May 11, 2011 18:21 GMT  ·  By

The ongoing outage experienced by the PlayStation Network is affecting third party developers and publishers, with Capcom saying that the offline period is causing losses of "hundreds of thousands if not millions of dollars."

Sony was forced to take down its PlayStation Network three weeks ago after a hacker attack, and still doesn't know when the online service may be available again, especially since it was attacked once more last week.

As you can imagine, besides gamers who can't access any online feature on their PlayStation 3 or PlayStation Portable consoles, third party developers and publishers aren't thrilled about a major console being unable to receive any sort of content unless it's a retail game.

Capcom is the most recent to voice its concerns, as its Senior Vice President, Christian Svensson, told the Capcom Unity blog how the PSN outage is affecting the Japanese company.

"I'm frustrated and upset by it for a number of reasons. As a consumer, I also play games online on PS3, which I can't do... and likely my personal information is also compromised. Secondly I like to buy things in the PlayStation Store and that I can't do right now," he wrote.

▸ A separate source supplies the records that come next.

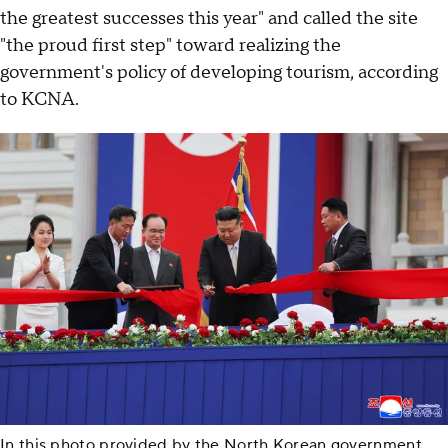
the greatest successes this year" and called the site
"the proud first step" toward realizing the
government's policy of developing tourism, according
to KCNA.
In this photo provided by the North Korean government,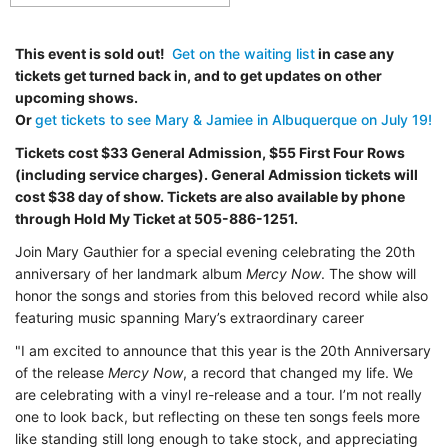
This event is sold out!
Get on the waiting list
in case any
tickets get turned back in, and to get updates on other
upcoming shows.
Or
get tickets to see Mary & Jamiee in Albuquerque on July 19!
Tickets cost $33 General Admission, $55 First Four Rows
(including service charges). General Admission tickets will
cost $38 day of show. Tickets are also available by phone
through Hold My Ticket at 505-886-1251.
Join
Mary Gauthier for a special evening celebrating the 20th
anniversary of her landmark album
Mercy Now
. The show will
honor the songs and stories from this beloved record while also
featuring music spanning Mary’s extraordinary
career
"I am excited to announce that this year is the 20th Anniversary
of the release
Mercy Now
, a record that changed my life. We
are celebrating with a vinyl re-release and a tour. I’m not really
one to look back, but reflecting on these ten songs feels more
like standing still long enough to take stock, and appreciating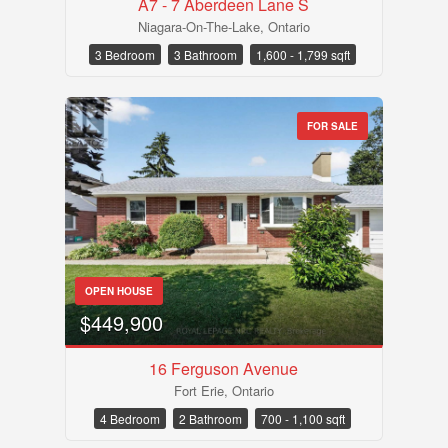
A7 - 7 Aberdeen Lane S
Niagara-On-The-Lake, Ontario
3 Bedroom
3 Bathroom
1,600 - 1,799 sqft
FOR SALE
OPEN HOUSE
$449,900
16 Ferguson Avenue
Fort Erie, Ontario
4 Bedroom
2 Bathroom
700 - 1,100 sqft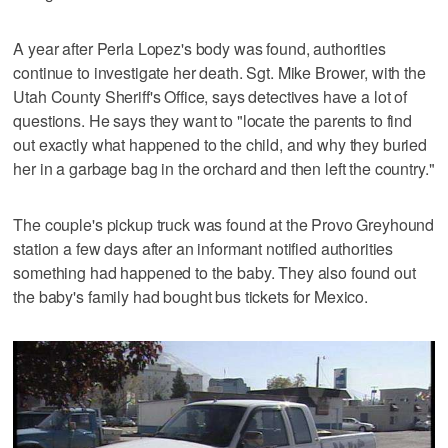
A year after Perla Lopez's body was found, authorities
continue to investigate her death. Sgt. Mike Brower, with the
Utah County Sheriff's Office, says detectives have a lot of
questions. He says they want to "locate the parents to find
out exactly what happened to the child, and why they buried
her in a garbage bag in the orchard and then left the country."
The couple's pickup truck was found at the Provo Greyhound
station a few days after an informant notified authorities
something had happened to the baby. They also found out
the baby's family had bought bus tickets for Mexico.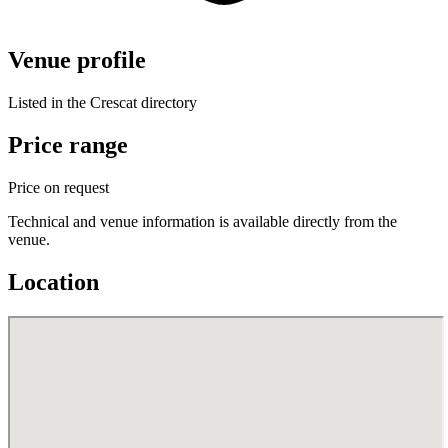
Venue profile
Listed in the Crescat directory
Price range
Price on request
Technical and venue information is available directly from the
venue.
Location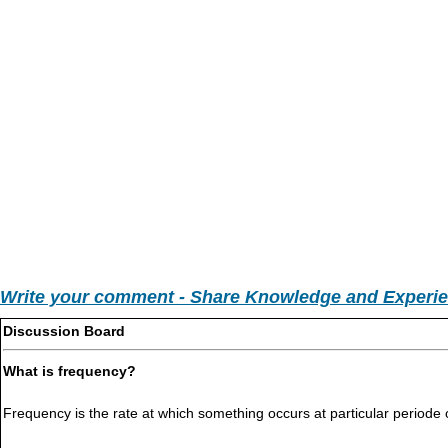
Write your comment - Share Knowledge and Experi
Discussion Board
What is frequency?
Frequency is the rate at which something occurs at particular periode 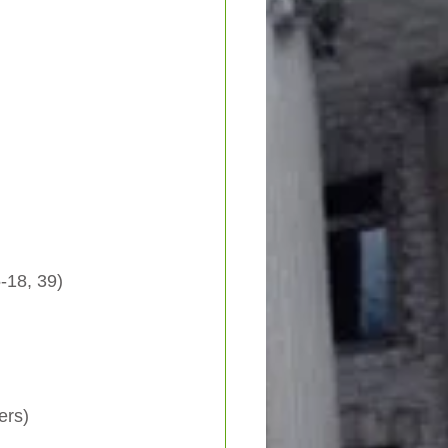
 15-18, 39)
ers)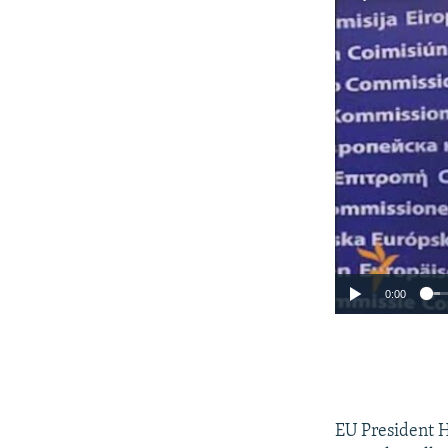
0:00
EU President 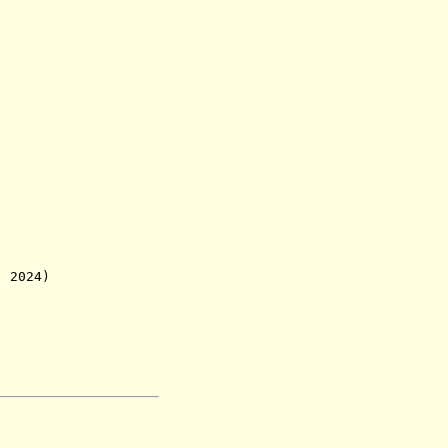
. 2024)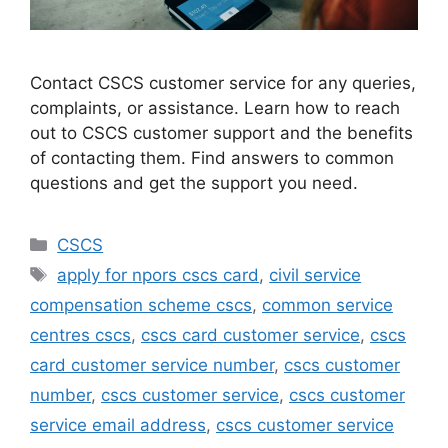
Contact CSCS customer service for any queries,
complaints, or assistance. Learn how to reach
out to CSCS customer support and the benefits
of contacting them. Find answers to common
questions and get the support you need.
Categories
CSCS
Tags
apply for npors cscs card
,
civil service
compensation scheme cscs
,
common service
centres cscs
,
cscs card customer service
,
cscs
card customer service number
,
cscs customer
number
,
cscs customer service
,
cscs customer
service email address
,
cscs customer service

"On a related note, as an executive responsible for running a business, the resulting outage obviously costing us hundreds of thousands, if not millions of dollars in revenue that were planned for within our budget. These are funds we rely on to bring new games to market for our fans."

However, Svensson did highlight that Sony has been transparent in its relationship with Capcom concerning the outage and that it wants to bring back the PSN service back online, but only once it's secure.

The Capcom executive emphasized how this hacker attack affected everyone, not just Sony but also gamers as well as games developers or publishers.

"In short, the hackers appear to be trying to 'punish' Sony for some perceived injustice, and they've been effective in that I suppose. But they're also punishing millions of other consumers and businesses which makes it impossible to be sympathetic to their 'cause'."